(Items from a dataset)
━━━━

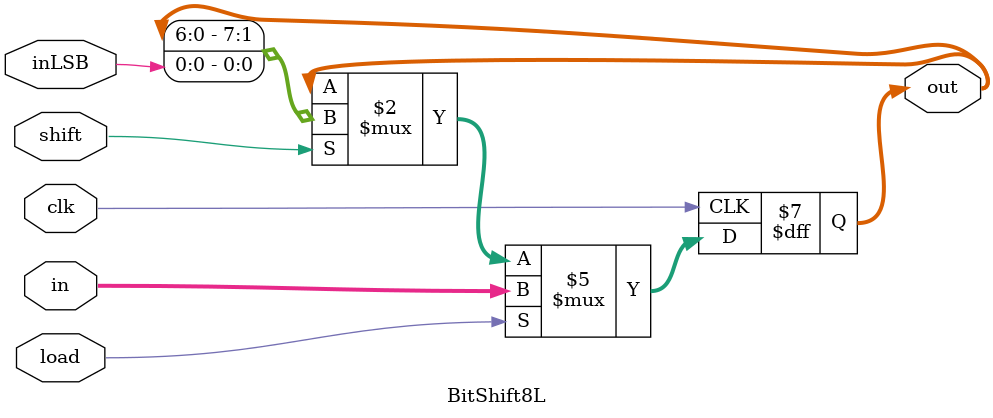
<source format=v>
/**
* 8-bit Shiftregister (shifts to left)
* if      (load == 1)  out[t+1] = in[t]
* else if (shift == 1) out[t+1] = out[t]<<1 | inLSB
* (shift one position to left and insert inLSB as least significant bit)
*/

`default_nettype none
module BitShift8L(
	input clk,
	input [7:0] in,
	input inLSB,
	input load,
	input shift,
	output reg [7:0] out
);

	always @(posedge clk) begin
		if (load)
			out <= in;
		else if (shift)
			out <= {out[6:0], inLSB};
		// else retain previous value
	end

endmodule

</source>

━━━━

REQUEST — What lines of the data contain the string "load"? List them.

WORKED SOLUTION —
* if      (load == 1)  out[t+1] = in[t]
	input load,
		if (load)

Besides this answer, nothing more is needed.